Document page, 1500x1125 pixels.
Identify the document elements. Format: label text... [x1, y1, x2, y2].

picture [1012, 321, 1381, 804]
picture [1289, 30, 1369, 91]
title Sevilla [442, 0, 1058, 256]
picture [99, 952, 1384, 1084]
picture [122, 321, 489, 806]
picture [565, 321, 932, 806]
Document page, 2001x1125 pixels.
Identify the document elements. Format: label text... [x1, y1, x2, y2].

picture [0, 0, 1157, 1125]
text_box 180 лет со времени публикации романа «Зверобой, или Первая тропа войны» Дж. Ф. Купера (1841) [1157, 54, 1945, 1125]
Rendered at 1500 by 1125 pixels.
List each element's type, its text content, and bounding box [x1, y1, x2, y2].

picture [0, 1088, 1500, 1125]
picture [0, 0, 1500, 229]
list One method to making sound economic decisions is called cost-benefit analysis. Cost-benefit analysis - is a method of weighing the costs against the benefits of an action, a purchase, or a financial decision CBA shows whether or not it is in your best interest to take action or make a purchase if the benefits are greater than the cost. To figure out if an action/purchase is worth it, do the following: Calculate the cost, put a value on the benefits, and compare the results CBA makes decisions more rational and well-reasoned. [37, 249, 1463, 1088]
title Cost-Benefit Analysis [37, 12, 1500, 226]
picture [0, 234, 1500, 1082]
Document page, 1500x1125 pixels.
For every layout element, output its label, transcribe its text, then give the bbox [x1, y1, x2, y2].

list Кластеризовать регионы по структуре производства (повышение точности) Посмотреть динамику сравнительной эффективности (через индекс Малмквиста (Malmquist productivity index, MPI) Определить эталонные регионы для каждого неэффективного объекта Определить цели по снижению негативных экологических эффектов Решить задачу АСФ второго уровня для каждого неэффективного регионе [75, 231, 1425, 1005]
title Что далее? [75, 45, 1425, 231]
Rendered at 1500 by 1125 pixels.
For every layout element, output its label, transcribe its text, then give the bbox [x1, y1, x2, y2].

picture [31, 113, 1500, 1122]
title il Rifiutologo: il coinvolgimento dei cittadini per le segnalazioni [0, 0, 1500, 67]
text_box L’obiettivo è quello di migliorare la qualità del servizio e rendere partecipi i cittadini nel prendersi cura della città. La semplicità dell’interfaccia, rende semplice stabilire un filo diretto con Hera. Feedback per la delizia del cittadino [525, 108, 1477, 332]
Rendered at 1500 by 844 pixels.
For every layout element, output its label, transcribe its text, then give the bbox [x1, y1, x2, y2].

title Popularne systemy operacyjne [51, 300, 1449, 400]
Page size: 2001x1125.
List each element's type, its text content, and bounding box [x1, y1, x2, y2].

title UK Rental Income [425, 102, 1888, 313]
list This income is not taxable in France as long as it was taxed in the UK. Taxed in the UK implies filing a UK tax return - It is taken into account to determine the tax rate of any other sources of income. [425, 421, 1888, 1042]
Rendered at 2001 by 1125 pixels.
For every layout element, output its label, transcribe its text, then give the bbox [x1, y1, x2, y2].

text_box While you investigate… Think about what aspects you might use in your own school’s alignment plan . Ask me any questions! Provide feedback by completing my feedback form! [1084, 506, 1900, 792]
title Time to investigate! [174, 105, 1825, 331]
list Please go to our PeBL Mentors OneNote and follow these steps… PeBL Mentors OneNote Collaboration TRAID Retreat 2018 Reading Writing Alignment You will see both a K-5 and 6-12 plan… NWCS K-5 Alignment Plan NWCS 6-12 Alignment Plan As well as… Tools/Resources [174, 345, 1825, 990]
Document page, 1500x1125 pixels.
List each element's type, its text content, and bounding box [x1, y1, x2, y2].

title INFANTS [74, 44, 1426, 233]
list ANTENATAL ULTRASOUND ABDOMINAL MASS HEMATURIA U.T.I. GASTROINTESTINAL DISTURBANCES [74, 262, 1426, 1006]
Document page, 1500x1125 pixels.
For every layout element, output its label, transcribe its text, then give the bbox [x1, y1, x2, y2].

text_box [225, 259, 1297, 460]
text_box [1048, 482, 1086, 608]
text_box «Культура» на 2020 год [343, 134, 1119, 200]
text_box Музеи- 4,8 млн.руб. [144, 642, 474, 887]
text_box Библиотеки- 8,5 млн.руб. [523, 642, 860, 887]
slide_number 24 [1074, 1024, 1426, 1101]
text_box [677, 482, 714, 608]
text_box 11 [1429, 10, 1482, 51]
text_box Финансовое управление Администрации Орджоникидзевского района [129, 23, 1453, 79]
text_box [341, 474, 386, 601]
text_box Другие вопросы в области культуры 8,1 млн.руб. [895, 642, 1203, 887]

What the task asks. Write the entries above out again, verbatim.

Written answer.
Document page, 1500x1125 pixels.
Identify the document elements. Format: label text... [x1, y1, x2, y2].

picture [1012, 321, 1381, 804]
picture [1289, 30, 1369, 91]
title Sevilla [442, 0, 1058, 256]
picture [99, 952, 1384, 1084]
picture [122, 321, 489, 806]
picture [565, 321, 932, 806]
Document page, 2001x1125 pixels.
Identify the document elements. Format: label text... [x1, y1, x2, y2].

picture [0, 0, 1157, 1125]
text_box 180 лет со времени публикации романа «Зверобой, или Первая тропа войны» Дж. Ф. Купера (1841) [1157, 54, 1945, 1125]
Rendered at 1500 by 1125 pixels.
List each element's type, its text content, and bounding box [x1, y1, x2, y2].

picture [0, 1088, 1500, 1125]
picture [0, 0, 1500, 229]
list One method to making sound economic decisions is called cost-benefit analysis. Cost-benefit analysis - is a method of weighing the costs against the benefits of an action, a purchase, or a financial decision CBA shows whether or not it is in your best interest to take action or make a purchase if the benefits are greater than the cost. To figure out if an action/purchase is worth it, do the following: Calculate the cost, put a value on the benefits, and compare the results CBA makes decisions more rational and well-reasoned. [37, 249, 1463, 1088]
title Cost-Benefit Analysis [37, 12, 1500, 226]
picture [0, 234, 1500, 1082]
Document page, 1500x1125 pixels.
For every layout element, output its label, transcribe its text, then give the bbox [x1, y1, x2, y2].

list Кластеризовать регионы по структуре производства (повышение точности) Посмотреть динамику сравнительной эффективности (через индекс Малмквиста (Malmquist productivity index, MPI) Определить эталонные регионы для каждого неэффективного объекта Определить цели по снижению негативных экологических эффектов Решить задачу АСФ второго уровня для каждого неэффективного регионе [75, 231, 1425, 1005]
title Что далее? [75, 45, 1425, 231]
Rendered at 1500 by 1125 pixels.
For every layout element, output its label, transcribe its text, then give the bbox [x1, y1, x2, y2].

picture [31, 113, 1500, 1122]
title il Rifiutologo: il coinvolgimento dei cittadini per le segnalazioni [0, 0, 1500, 67]
text_box L’obiettivo è quello di migliorare la qualità del servizio e rendere partecipi i cittadini nel prendersi cura della città. La semplicità dell’interfaccia, rende semplice stabilire un filo diretto con Hera. Feedback per la delizia del cittadino [525, 108, 1477, 332]
Rendered at 1500 by 844 pixels.
For every layout element, output its label, transcribe its text, then give the bbox [x1, y1, x2, y2].

title Popularne systemy operacyjne [51, 300, 1449, 400]
Page size: 2001x1125.
List each element's type, its text content, and bounding box [x1, y1, x2, y2].

title UK Rental Income [425, 102, 1888, 313]
list This income is not taxable in France as long as it was taxed in the UK. Taxed in the UK implies filing a UK tax return - It is taken into account to determine the tax rate of any other sources of income. [425, 421, 1888, 1042]
Rendered at 2001 by 1125 pixels.
For every layout element, output its label, transcribe its text, then give the bbox [x1, y1, x2, y2].

text_box While you investigate… Think about what aspects you might use in your own school’s alignment plan . Ask me any questions! Provide feedback by completing my feedback form! [1084, 506, 1900, 792]
title Time to investigate! [174, 105, 1825, 331]
list Please go to our PeBL Mentors OneNote and follow these steps… PeBL Mentors OneNote Collaboration TRAID Retreat 2018 Reading Writing Alignment You will see both a K-5 and 6-12 plan… NWCS K-5 Alignment Plan NWCS 6-12 Alignment Plan As well as… Tools/Resources [174, 345, 1825, 990]
Document page, 1500x1125 pixels.
List each element's type, its text content, and bounding box [x1, y1, x2, y2].

title INFANTS [74, 44, 1426, 233]
list ANTENATAL ULTRASOUND ABDOMINAL MASS HEMATURIA U.T.I. GASTROINTESTINAL DISTURBANCES [74, 262, 1426, 1006]
Document page, 1500x1125 pixels.
For every layout element, output its label, transcribe its text, then give the bbox [x1, y1, x2, y2].

text_box [225, 259, 1297, 460]
text_box [1048, 482, 1086, 608]
text_box «Культура» на 2020 год [343, 134, 1119, 200]
text_box Музеи- 4,8 млн.руб. [144, 642, 474, 887]
text_box Библиотеки- 8,5 млн.руб. [523, 642, 860, 887]
slide_number 24 [1074, 1024, 1426, 1101]
text_box [677, 482, 714, 608]
text_box 11 [1429, 10, 1482, 51]
text_box Финансовое управление Администрации Орджоникидзевского района [129, 23, 1453, 79]
text_box [341, 474, 386, 601]
text_box Другие вопросы в области культуры 8,1 млн.руб. [895, 642, 1203, 887]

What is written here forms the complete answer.